Advanced Tutorial
This section is for the ones who want to implement their own Tasks or want to use the framework APIs for other use cases.
Scores
Scores are the methods that we use to measure the goodness of the completion of our model, comparing to the expected answer.
Available Scores
Score Name | Description |
---|---|
Exact Match | 1 if the completion and target are equal, otherwise 0 . |
English Sentence Bleu | Bleu n-gram score with NLTK English word tokenizer. Between 0 to 1 . |
Persian Sentence Bleu | Bleu n-gram score with Hazm Persian word tokenizer. Between 0 to 1 . |
English Rouge | Rouge score with NLTK English word tokenizer. Between 0 to 1 . |
Persian Rouge | Rouge score with Hazm Persian word tokenizer. Between 0 to 1 . |
Make Your Score
You can write your score function anywhere and just wrap it using wrap_scorer
.
import random
from parsbench.scores.base import wrap_scorer
@wrap_scorer
def random_score(completion: str, target: str) -> float:
return random.random()
The function's name will be used as the name of your score in the benchmark result.
Data Loader
Data Loader class will load the dataset needed for evaluation.
JSONLine
JSONLineDataLoader
is based on the jsonlines
file format (.jsonl
). It can load jsonline files from web or local.

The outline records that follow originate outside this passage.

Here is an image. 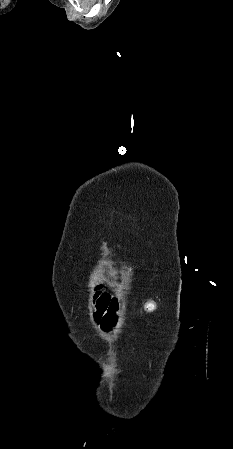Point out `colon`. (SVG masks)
Segmentation results:
<instances>
[{
    "instance_id": "obj_1",
    "label": "colon",
    "mask_w": 233,
    "mask_h": 449,
    "mask_svg": "<svg viewBox=\"0 0 233 449\" xmlns=\"http://www.w3.org/2000/svg\"><path fill=\"white\" fill-rule=\"evenodd\" d=\"M121 304V297H109L107 292L97 294L94 318L99 328H111L114 323L121 322L122 317L116 311Z\"/></svg>"
}]
</instances>
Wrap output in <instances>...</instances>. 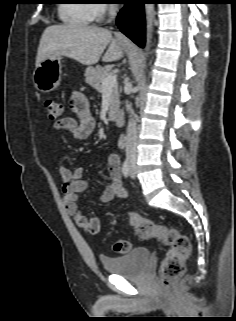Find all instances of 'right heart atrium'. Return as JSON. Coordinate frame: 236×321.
I'll use <instances>...</instances> for the list:
<instances>
[{
    "label": "right heart atrium",
    "instance_id": "1",
    "mask_svg": "<svg viewBox=\"0 0 236 321\" xmlns=\"http://www.w3.org/2000/svg\"><path fill=\"white\" fill-rule=\"evenodd\" d=\"M98 3L93 4L91 15L92 19L99 20L102 19L106 14L110 13L113 8L108 0H97Z\"/></svg>",
    "mask_w": 236,
    "mask_h": 321
}]
</instances>
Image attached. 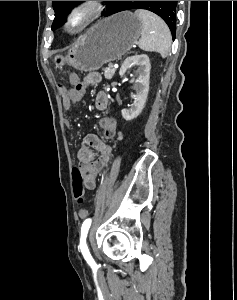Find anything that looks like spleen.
Masks as SVG:
<instances>
[{"label": "spleen", "mask_w": 237, "mask_h": 300, "mask_svg": "<svg viewBox=\"0 0 237 300\" xmlns=\"http://www.w3.org/2000/svg\"><path fill=\"white\" fill-rule=\"evenodd\" d=\"M142 21L141 39H139V47L142 51H156L160 53L162 59L168 57L171 47V33L164 21L150 13L137 9L134 13Z\"/></svg>", "instance_id": "3e777b00"}]
</instances>
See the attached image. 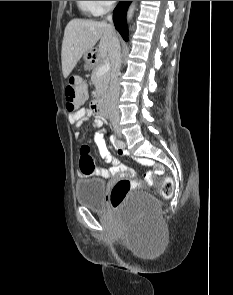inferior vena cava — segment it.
<instances>
[{"label": "inferior vena cava", "mask_w": 233, "mask_h": 295, "mask_svg": "<svg viewBox=\"0 0 233 295\" xmlns=\"http://www.w3.org/2000/svg\"><path fill=\"white\" fill-rule=\"evenodd\" d=\"M110 27L113 28L112 15L107 16ZM108 54L112 63L110 88L106 99V108L111 117L119 118L118 98L120 94V86L118 75L121 69V50L119 40L114 33L110 41Z\"/></svg>", "instance_id": "inferior-vena-cava-1"}]
</instances>
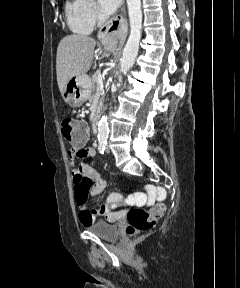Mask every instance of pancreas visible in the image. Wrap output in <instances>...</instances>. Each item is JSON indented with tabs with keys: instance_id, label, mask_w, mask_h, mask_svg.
Segmentation results:
<instances>
[{
	"instance_id": "cf45deb5",
	"label": "pancreas",
	"mask_w": 240,
	"mask_h": 288,
	"mask_svg": "<svg viewBox=\"0 0 240 288\" xmlns=\"http://www.w3.org/2000/svg\"><path fill=\"white\" fill-rule=\"evenodd\" d=\"M101 72L100 70H97L93 75H92V84H93V88H94V91H95V94L99 92V94L102 96L99 100V103L98 105L101 106L103 104V101H104V98H105V93H101L99 90H98V87H99V76H100ZM94 94V96H95ZM93 96V97H94ZM93 97L89 98L90 101H92Z\"/></svg>"
}]
</instances>
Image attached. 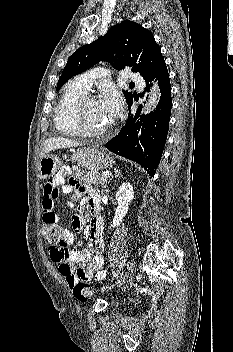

from parsbench.tasks.base import JSONLineDataLoader
data_loader = JSONLineDataLoader(data_path="dataset.jsonl")
data = data_loader.load()
CSV
CSVDataLoader
is based on the CSV
file format (.csv
). It can load CSV files from web or local.
from parsbench.tasks.base import CSVDataLoader
data_loader = CSVDataLoader(data_path="dataset.csv")
data = data_loader.load()
HuggingFace
HuggingFaceDataLoader
is based on the datasets
library of HuggingFace that loads datasets from local or downloads it from the HuggingFace Dataset Hub.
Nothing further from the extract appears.